Comer o no comer, esa es la cuestión

Manuel Collado.




La única intervención demostrablemente efectiva para retrasar el envejecimiento, de manera reproducible y extensible a muy distintos (y distantes evolutivamente) organismos, es la conocida como restricción calórica. Esta práctica consiste en reducir la ingesta de calorías en la dieta sin caer en la malnutrición. Ya en los años 30 del siglo pasado, pioneros como Clive McCay, de la Universidad de Cornell, demostraron que ratas alimentadas con una dieta baja en calorías vivían hasta el doble que el grupo de ratas alimentadas ad libitum (es decir, sin restricciones hasta saciarse). Además existía una clara correlación inversa entre cantidad de calorías consumidas y supervivencia media alcanzada, que podía ser forzada hasta alcanzar un límite en el que, obviamente, la escasa aportación de calorías era insuficiente para permitir la vida. A lo largo de muchos años, la misma observación se ha podido confirmar en levaduras, gusanos, moscas, ratones, …, e incluso recientemente, aunque aún no concluido en su totalidad, se han dado a conocer los resultados preliminares positivos obtenidos en un estudio con restricción calórica en monos (ver abajo la referencia concreta 1).

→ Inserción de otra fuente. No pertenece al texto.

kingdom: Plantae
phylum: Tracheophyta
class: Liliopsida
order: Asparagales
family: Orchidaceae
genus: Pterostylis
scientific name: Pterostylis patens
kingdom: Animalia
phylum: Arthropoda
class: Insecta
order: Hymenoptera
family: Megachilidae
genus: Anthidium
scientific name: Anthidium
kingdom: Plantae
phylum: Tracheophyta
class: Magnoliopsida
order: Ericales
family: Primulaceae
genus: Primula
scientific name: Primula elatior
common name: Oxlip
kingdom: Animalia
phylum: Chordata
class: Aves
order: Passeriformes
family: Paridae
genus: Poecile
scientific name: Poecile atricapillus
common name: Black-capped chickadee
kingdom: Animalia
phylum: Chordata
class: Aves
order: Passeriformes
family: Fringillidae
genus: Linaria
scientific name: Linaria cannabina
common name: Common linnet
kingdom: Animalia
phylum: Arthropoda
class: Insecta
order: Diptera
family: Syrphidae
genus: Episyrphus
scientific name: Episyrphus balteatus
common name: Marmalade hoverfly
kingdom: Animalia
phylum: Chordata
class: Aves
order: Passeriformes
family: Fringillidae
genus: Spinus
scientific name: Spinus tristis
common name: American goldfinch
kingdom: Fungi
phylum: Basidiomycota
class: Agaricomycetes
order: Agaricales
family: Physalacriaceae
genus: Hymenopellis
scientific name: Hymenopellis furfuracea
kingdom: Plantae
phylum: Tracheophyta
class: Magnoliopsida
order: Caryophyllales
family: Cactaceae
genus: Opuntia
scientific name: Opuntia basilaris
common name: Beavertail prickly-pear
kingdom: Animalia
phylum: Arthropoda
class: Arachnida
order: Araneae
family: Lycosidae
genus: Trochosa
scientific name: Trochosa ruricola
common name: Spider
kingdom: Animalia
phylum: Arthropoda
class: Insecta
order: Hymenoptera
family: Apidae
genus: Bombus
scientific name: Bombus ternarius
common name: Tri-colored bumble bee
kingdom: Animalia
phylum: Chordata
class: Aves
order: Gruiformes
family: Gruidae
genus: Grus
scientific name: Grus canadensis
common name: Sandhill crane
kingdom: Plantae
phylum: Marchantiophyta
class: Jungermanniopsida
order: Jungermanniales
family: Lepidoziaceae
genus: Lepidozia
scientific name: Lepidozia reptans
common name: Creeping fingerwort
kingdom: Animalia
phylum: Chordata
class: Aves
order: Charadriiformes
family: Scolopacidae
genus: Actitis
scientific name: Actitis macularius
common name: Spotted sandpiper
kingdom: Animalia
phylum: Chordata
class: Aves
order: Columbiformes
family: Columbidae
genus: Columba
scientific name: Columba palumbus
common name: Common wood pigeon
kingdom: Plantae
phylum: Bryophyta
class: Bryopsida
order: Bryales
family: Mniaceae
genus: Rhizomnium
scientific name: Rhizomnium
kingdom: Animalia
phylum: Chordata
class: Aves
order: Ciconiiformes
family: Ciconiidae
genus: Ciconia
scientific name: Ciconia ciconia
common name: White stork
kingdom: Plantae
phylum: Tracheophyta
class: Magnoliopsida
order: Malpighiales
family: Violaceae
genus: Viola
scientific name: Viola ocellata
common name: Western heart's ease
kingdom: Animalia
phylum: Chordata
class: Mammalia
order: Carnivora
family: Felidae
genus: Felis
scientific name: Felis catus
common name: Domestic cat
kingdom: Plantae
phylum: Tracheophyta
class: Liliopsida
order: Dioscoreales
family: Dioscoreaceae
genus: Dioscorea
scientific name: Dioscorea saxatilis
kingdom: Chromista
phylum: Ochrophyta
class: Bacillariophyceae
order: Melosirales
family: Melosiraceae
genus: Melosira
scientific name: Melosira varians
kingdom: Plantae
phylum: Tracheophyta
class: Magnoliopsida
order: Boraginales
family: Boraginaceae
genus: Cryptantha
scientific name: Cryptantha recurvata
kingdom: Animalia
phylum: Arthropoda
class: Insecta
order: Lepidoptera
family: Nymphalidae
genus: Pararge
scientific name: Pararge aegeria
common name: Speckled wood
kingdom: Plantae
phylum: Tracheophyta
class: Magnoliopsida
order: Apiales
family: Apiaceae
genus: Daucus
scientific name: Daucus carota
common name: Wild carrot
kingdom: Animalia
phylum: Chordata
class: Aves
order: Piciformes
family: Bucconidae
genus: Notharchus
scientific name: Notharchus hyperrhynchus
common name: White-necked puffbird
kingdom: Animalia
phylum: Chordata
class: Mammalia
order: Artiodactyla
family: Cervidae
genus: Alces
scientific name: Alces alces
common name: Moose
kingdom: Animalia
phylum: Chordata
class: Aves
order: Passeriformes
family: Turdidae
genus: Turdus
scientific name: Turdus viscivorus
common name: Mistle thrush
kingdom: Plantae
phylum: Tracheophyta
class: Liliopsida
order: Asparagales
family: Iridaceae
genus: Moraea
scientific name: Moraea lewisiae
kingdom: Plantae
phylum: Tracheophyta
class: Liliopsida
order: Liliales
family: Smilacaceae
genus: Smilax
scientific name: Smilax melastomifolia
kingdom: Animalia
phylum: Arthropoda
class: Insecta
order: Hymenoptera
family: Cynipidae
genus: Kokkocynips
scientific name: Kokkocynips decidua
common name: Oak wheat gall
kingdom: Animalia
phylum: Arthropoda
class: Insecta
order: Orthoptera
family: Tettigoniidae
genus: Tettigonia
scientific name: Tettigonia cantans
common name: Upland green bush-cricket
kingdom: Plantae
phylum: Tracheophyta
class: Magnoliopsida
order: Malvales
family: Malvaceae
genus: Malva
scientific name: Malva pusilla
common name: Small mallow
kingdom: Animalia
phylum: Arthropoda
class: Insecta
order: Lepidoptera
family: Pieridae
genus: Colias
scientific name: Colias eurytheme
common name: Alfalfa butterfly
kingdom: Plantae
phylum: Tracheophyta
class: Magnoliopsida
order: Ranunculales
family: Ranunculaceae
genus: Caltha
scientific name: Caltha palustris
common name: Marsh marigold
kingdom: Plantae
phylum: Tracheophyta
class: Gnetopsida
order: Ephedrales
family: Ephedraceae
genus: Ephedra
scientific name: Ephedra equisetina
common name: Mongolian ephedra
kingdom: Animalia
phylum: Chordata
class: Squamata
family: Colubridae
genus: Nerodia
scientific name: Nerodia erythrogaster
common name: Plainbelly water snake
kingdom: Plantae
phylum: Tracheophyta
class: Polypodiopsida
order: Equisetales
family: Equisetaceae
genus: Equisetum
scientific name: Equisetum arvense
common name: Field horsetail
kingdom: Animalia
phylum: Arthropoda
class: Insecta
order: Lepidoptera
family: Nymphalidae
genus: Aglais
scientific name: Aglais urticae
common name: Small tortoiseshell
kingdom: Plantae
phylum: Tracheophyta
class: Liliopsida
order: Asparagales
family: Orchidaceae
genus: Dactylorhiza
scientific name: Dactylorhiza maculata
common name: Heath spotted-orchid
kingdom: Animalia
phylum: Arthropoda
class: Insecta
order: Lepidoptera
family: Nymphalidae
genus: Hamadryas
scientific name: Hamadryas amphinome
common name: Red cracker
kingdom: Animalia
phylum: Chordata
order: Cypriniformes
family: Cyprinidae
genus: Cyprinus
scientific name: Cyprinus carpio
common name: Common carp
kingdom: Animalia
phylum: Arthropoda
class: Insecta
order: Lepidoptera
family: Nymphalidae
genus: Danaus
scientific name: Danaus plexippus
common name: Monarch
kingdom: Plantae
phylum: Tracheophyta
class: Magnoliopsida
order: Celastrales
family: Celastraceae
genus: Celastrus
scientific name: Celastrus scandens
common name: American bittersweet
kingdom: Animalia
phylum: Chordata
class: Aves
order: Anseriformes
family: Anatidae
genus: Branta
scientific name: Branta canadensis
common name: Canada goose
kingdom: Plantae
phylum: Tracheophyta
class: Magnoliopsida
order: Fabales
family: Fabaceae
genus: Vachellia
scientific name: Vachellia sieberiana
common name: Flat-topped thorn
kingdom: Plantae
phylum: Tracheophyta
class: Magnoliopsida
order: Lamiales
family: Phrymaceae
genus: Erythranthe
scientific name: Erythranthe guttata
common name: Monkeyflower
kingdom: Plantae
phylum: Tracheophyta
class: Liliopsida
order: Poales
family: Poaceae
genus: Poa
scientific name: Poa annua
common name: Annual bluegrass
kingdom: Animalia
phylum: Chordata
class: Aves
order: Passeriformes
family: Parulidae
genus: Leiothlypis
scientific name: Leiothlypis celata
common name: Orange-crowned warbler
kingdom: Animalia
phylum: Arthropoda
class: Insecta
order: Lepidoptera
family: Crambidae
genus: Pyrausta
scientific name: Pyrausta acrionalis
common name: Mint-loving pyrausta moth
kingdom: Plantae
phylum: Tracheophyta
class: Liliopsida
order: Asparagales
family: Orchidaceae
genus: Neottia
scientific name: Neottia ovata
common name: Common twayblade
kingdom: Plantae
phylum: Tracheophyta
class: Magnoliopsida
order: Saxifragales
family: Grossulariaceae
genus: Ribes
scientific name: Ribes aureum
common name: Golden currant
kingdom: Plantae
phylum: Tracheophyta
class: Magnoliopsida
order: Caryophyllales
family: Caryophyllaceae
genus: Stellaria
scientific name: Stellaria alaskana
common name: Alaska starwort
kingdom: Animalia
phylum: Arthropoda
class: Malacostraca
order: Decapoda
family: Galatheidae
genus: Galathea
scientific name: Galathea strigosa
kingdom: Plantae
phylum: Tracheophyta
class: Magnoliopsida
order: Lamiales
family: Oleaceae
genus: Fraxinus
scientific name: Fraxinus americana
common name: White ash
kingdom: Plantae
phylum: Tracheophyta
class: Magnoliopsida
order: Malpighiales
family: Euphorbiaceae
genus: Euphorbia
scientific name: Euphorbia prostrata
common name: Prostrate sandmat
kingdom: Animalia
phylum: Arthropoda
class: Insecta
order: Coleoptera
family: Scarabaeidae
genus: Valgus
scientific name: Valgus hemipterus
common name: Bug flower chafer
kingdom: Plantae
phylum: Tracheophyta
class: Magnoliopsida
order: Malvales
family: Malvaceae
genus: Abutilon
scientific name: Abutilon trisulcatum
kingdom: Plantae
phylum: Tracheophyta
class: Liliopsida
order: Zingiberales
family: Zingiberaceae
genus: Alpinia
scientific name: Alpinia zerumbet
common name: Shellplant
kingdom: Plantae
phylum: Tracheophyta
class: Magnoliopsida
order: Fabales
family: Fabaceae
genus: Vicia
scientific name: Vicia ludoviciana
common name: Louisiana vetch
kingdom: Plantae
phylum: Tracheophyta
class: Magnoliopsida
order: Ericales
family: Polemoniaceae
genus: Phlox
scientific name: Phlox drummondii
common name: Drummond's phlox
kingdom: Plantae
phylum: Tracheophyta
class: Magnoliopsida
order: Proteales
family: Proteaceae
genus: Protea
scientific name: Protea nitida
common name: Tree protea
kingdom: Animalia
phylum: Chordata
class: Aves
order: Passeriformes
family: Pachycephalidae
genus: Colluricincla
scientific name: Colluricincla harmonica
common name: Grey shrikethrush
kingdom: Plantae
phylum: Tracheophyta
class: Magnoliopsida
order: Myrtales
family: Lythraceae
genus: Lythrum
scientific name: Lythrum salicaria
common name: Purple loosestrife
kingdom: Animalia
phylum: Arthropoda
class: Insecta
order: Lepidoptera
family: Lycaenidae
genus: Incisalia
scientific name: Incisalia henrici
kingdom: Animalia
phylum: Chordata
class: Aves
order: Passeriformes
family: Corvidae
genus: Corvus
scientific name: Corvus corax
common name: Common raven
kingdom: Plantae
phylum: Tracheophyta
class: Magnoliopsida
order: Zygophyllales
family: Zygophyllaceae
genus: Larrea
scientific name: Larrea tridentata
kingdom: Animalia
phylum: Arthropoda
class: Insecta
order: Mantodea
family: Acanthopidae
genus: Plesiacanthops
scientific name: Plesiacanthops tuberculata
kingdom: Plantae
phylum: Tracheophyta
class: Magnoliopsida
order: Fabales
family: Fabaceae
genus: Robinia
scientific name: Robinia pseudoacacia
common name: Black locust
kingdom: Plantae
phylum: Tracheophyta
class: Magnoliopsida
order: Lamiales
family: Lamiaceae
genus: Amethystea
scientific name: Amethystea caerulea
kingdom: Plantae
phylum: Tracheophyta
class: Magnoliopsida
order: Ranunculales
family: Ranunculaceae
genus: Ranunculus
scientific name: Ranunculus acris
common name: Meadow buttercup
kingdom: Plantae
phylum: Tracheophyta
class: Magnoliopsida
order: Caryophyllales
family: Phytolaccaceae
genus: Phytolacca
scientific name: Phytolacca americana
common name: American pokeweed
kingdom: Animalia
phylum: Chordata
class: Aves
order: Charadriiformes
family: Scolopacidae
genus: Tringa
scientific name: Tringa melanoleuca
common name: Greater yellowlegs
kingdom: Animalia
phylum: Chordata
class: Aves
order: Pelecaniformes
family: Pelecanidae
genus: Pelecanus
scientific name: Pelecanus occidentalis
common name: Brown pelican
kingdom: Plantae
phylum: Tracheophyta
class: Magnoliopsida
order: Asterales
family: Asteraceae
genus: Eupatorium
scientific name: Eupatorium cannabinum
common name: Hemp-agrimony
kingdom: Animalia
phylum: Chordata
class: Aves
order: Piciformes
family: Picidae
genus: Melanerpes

Todo esto ha hecho que la investigación científica en este campo y su efecto sobre la longevidad haya alcanzado cotas de enorme popularidad. Y como lógica derivación, las primeras comunidades de fanáticos ayunantes convencidos de estar arañando horas o días en cada comida que se saltan han empezado a surgir (florecer no sería un adjetivo muy acorde con el aspecto externo de estas personas), principalmente en Estados Unidos, por supuesto, sin esperar a datos y pruebas científicas claras. Sin embargo, mi recomendación y la de muchos otros más autorizados sin duda que yo, es la de “¡no intenten esto en casa!”. Incluso en esta área que lleva décadas de experimentación animal y en la que parece existir un amplio consenso, también existen voces discrepantes no carentes de cierta base bien fundamentada. Según los críticos, reducir la ingesta de alimento sitúa a los animales en una contexto más próximo a la realidad que encuentran en la naturaleza, en donde la comida no les cae en cantidades masivas cual operación humanitaria a escala descomunal, si no que la búsqueda de alimento es una lucha constante en la que emplean gran energía y que no resulta exitosa en muchas ocasiones. Realmente, argumentan, lo que estos experimentos demuestran es que la alimentación que los animales reciben en los laboratorios de investigación no es sana y por ello su reducción es beneficiosa. Los que hayan comido en cafeterías de institutos de investigación muy probablemente estén totalmente de acuerdo con esta hipótesis. Más aún, según algunos trabajos, la restricción calórica no es beneficiosa en todas las cepas de ratones (lo que podríamos equiparar a los distintos grupos étnicos de seres humanos), y cuando se realiza un estudio exhaustivo con un elevado número de ratones de diversas cepas, lo que se observa es que no se produce un beneficio generalizado, e incluso se puede observar un perjuicio para la salud provocado por dicha restricción calórica (para la referencia especializada ver 2).